Both the Department of Health and senior medical sources have denied weekend reports that the State's first indigenous case of vCJD has been linked to the eating of hamburgers. Dr Muiris Houston, Medical Correspondent, reports.
Medical sources closely involved with the case said they were surprised at a report on Saturday claiming that experts treating the young man with vCJD "had pinpointed the meat he has consumed as the cause of the disease".
They told The Irish Times that it would be impossible for any epidemiological investigation to trace a person's eating habits over a 15-year period.
"The timescale between eating infected beef and developing symptoms of vCJD, at between 10 and 15 years, means that neither the victim nor his family can remember his exact eating habits," one source said.
It is understood, however, that the man has followed a normal balanced diet, and was not an especially high consumer of fast- food or beef products.
In response to claims in the Irish Independent and the Sunday Times that the Department of Health was carrying out an investigation into the man's eating habits, a spokesman said yesterday: "The Department could not, or would not, be specifically able to pinpoint the source of infection at this time."
A spokesman for the Department of Agriculture said it wanted to categorically deny a report on Saturday that the victim had contracted the fatal brain disease from eating imported beef.

····················

• Questions on the material
**a.** Name every newspaper mentioned in the vCJD article.
**b.** Write the next part of the vCJD article, picking up after its final sentence.

(Saved data entries)
····················

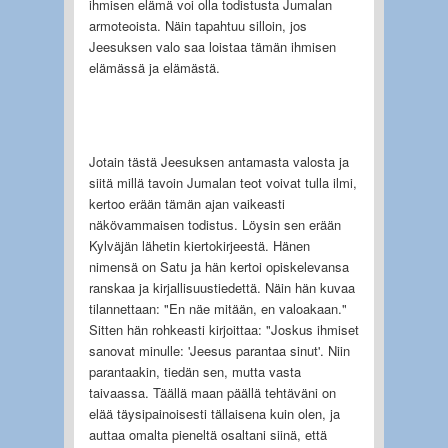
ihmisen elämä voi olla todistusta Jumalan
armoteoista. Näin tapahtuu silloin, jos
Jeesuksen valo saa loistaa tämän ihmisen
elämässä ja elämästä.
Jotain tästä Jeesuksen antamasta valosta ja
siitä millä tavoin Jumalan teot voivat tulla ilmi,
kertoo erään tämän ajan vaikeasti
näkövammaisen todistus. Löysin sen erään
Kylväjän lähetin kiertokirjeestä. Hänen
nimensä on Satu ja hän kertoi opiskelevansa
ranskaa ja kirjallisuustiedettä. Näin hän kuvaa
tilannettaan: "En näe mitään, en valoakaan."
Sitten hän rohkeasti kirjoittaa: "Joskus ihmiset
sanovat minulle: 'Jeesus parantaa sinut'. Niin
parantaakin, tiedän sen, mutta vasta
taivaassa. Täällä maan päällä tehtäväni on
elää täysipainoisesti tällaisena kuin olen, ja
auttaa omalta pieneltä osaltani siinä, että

····················

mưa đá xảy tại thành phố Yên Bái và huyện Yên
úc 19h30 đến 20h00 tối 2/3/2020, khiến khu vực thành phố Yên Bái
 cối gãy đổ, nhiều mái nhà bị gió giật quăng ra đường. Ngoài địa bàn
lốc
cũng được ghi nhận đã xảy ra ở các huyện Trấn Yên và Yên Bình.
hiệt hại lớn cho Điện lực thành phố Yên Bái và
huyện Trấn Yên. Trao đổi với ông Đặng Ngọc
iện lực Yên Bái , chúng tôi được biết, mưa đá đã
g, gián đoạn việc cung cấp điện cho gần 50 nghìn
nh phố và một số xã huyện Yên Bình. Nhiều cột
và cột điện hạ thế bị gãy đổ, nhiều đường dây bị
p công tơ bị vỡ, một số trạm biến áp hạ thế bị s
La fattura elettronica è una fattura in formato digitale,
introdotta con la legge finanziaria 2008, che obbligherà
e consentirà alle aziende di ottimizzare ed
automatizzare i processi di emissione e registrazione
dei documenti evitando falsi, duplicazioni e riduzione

····················

• Expected results
**a.** The Irish Times, the Irish Independent, the Sunday Times

**b.**
The young man remains seriously ill in a Dublin hospital. Because he never received a blood transfusion or underwent major surgery, both of these potential routes of infection have been ruled out by doctors.
The doctors acknowledge that he "almost certainly" contracted vCJD from eating infected beef, but say it will be impossible to ever pinpoint the exact source of the BSE-infected meat.
A risk analysis by experts at Imperial College London and Dublin's Beaumont Hospital has established that the Republic is most likely to see one case of vCJD caused by eating infected beef.
The upper limit of risk is estimated at 15 possible cases.
Meanwhile, a spokesman for the Department of Agriculture confirmed that it was being sued by Irish Edible Oils, which claims that the Department failed to inform the company that animal fats it was storing on the Department's behalf carried a risk of BSE infection.
"The Department is vigorously contesting the claim and there is no basis for such a claim," the spokesman said.